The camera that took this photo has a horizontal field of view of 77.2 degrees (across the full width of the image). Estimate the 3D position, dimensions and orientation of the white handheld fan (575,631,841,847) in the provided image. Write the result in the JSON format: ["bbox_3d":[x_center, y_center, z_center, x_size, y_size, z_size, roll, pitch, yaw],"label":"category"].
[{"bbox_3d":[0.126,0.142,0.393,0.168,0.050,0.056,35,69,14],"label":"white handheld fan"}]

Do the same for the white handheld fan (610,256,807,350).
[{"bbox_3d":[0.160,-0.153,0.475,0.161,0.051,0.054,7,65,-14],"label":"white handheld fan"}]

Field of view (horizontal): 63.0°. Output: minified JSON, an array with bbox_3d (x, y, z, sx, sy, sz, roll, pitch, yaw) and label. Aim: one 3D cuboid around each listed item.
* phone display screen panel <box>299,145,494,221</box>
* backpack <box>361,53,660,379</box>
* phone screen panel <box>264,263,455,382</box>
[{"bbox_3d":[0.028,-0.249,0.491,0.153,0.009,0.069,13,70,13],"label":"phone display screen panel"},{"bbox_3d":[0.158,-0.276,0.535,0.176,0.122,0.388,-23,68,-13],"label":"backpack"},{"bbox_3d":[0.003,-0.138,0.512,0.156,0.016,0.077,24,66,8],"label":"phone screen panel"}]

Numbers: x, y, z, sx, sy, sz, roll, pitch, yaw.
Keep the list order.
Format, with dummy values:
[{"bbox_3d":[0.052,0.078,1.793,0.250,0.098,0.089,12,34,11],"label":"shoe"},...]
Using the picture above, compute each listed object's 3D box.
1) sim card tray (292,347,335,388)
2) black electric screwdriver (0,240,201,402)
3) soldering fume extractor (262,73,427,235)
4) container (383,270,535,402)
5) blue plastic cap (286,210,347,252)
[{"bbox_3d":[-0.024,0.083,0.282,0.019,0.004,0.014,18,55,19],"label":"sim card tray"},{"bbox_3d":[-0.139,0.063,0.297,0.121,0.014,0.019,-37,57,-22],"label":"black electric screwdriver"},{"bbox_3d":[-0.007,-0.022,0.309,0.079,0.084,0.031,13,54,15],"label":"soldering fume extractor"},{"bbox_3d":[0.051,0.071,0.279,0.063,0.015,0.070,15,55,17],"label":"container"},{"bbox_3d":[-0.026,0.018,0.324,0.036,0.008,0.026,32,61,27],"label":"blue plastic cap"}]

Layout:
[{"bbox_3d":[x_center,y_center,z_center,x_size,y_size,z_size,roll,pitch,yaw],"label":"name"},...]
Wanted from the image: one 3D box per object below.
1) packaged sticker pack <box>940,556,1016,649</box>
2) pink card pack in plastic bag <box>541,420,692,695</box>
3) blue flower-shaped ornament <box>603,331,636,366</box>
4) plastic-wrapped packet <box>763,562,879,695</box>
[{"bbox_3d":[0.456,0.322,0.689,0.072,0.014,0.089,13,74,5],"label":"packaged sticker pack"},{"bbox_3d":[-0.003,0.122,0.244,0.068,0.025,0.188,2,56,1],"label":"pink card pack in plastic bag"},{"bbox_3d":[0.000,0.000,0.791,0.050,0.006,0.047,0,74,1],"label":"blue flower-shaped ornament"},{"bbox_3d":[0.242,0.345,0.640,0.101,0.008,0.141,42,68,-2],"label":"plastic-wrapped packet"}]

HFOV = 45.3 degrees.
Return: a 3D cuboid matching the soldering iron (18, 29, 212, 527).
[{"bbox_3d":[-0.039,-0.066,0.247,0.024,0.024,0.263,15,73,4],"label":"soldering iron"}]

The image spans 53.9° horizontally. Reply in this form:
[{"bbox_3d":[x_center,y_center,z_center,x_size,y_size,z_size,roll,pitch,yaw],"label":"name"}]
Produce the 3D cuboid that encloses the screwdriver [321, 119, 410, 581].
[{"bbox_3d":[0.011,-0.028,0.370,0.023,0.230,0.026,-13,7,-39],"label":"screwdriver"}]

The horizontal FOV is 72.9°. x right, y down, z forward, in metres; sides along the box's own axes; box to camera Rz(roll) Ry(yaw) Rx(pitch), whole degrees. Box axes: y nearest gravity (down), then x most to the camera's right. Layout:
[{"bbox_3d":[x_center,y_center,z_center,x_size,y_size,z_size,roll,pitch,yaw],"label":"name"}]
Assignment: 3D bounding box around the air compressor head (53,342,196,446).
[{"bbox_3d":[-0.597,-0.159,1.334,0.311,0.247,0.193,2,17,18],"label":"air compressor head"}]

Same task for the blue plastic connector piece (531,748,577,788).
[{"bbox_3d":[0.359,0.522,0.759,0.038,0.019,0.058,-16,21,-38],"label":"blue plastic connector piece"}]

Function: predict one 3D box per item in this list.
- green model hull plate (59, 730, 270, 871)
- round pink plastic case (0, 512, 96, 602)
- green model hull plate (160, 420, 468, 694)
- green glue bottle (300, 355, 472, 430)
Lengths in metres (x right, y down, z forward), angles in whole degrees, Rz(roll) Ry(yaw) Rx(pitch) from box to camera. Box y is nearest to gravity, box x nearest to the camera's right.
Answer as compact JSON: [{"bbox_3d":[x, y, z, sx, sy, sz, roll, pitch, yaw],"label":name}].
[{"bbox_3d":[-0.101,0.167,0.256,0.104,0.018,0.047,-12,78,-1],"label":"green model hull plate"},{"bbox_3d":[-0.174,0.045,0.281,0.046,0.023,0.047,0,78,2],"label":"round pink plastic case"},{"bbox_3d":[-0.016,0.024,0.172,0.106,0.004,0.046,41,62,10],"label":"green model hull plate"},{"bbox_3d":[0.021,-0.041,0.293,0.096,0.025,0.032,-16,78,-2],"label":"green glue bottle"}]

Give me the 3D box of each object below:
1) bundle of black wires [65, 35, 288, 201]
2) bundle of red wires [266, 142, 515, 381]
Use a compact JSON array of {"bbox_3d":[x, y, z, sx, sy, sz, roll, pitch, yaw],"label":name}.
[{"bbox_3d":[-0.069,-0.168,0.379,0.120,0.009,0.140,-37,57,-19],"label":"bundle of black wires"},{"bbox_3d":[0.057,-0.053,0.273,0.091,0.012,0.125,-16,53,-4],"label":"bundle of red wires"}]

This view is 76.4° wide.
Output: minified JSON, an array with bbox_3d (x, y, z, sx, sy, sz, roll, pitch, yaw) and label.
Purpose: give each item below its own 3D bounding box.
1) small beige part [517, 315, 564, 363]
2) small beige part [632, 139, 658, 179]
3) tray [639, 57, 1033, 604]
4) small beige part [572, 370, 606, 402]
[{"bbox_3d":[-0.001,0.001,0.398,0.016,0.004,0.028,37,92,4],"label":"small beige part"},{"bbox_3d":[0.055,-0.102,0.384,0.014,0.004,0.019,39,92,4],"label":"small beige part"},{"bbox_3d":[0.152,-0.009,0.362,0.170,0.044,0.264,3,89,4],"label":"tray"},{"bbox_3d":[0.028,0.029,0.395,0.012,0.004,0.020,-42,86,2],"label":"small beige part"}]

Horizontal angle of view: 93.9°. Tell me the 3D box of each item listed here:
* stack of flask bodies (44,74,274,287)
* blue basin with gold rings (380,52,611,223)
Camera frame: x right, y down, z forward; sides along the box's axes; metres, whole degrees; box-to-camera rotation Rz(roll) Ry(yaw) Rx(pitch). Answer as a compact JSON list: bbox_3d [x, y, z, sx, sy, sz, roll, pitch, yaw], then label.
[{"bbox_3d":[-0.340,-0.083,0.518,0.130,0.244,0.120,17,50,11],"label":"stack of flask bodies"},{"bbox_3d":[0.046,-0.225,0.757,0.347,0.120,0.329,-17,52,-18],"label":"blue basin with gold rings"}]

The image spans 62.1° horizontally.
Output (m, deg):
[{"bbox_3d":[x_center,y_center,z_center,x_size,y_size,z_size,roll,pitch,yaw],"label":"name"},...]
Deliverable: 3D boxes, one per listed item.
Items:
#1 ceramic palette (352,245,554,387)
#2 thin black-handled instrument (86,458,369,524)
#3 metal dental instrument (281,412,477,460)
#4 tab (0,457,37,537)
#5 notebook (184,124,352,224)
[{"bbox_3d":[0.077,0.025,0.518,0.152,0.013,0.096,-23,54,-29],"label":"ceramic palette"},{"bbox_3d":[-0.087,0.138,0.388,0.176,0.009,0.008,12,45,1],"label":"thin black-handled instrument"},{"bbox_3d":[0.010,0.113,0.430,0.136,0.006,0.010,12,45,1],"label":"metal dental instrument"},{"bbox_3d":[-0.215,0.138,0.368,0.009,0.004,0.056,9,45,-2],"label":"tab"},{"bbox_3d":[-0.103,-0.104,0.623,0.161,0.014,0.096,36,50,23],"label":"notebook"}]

- Task
Take from the listing above each line in which the string "Layout" is found.

- Task result
Layout:
The horizontal FOV is 72.9°. x right, y down, z forward, in metres; sides along the box's own axes; box to camera Rz(roll) Ry(yaw) Rx(pitch), whole degrees. Box axes: y nearest gravity (down), then x most to the camera's right. Layout:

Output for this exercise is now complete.